Instream work placed 11 large wood structures in Vincent Creek to improve habitat complexity for cutthroat trout, Pacific lamprey, winter steelhead and coho salmon, as well as to support beaver activity. Planting of roughly 60,100 native shrubs and trees took place across riparian areas, pine flats and prairie corridors between 2022 and 2024. The dry prairies have been developed as habitat for the Taylor’s checkerspot butterfly, a species of conservation concern.
A federal challenge grant tied to the Taylor’s checkerspot work was cancelled by the current administration, but the Institute of Applied Ecology has stepped in to manage the prairies going forward.

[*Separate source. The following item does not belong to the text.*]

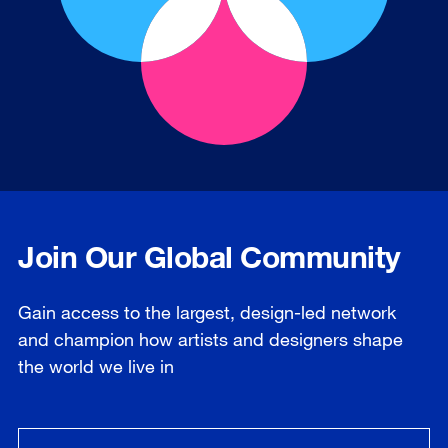
Join Our Global Community
Gain access to the largest, design-led network
and champion how artists and designers shape
the world we live in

Building community, not just forest
After retiring from his career as a musculoskeletal diagnostic radiologist at Corvallis Radiology in 2014, Dave Ehlers didn’t slow down. He moved to the property full-time the following year and threw himself into the network of small forest landowners and watershed stewards that had helped make the J2E possible.
He joined the Luckiamute Watershed Council board in 2016, the Benton Small Woodlands Association board the same year — serving as president from 2020 to 2024 — and the Oregon Tree Farm System board in 2018. He credits the web of partners as essential to everything the J2E has accomplished.
“OSU Extension — hands down, we can’t do this without them,” he said. “No way. There’s no way I could have done any of this without them. And Oregon Department of Forestry, same thing.”
He describes the support structure for small forest landowners as a pyramid, with organizations like the Oregon Small Woodlands Association, the Oregon Tree Farm System, OSU Extension, ODF and OFRI forming the foundation — and watershed councils, soil and water conservation districts and federal agencies layered above.
“That’s why our theme is partnerships,” he said. “Because we got a bunch of people out here.”

The J2E has continued to grow. In 2019 the Ehlers acquired about 21 acres of Luckiamute River frontage, and in 2024 they closed on an 80-acre parcel — the OakHill tract — that fits into the northeast corner of the farm. A new road to access that ground is planned for construction as soon as the weekend tour wraps up.
A new NRCS Conservation Stewardship Program grant for 2025-29 will fund native shrub and small tree plantings along Sarah’s Run and eventually within a large Douglas fir stand, with the added purpose of getting the Ehlers’ three young grandchildren involved in the work.
Saturday’s tour will rotate through three separate 70-minute sessions, with experts from ODF, U.S. Fish and Wildlife, the Luckiamute Watershed Council, NRCS and OSU Extension leading participants through the ponds, riparian areas and timber stands. About 94 people registered for the event.
Sarah Ehlers said the day is about more than showing off what they’ve built.
“The theme is partnerships,” she said. “All of these entities will be here to support how to do it, who to call, who to connect to, if you see something that you really like — you want to build a pond or you want to do restoration.”

Her husband framed the J2E’s 25-year journey the same way he hopes visitors will feel after walking the property Saturday.
“What we’d like to do is give people ideas,” he said. “We want people to say, ‘I could do that.’ We want them to be inspired.”
Asked if there was a particular spot he was especially eager to show people, Dave Ehlers said no — it’s the whole thing.
“It’s the diversity out here, which is amazing,” he said. “If you don’t like where you are, just walk 100 feet. It’s going to be different.”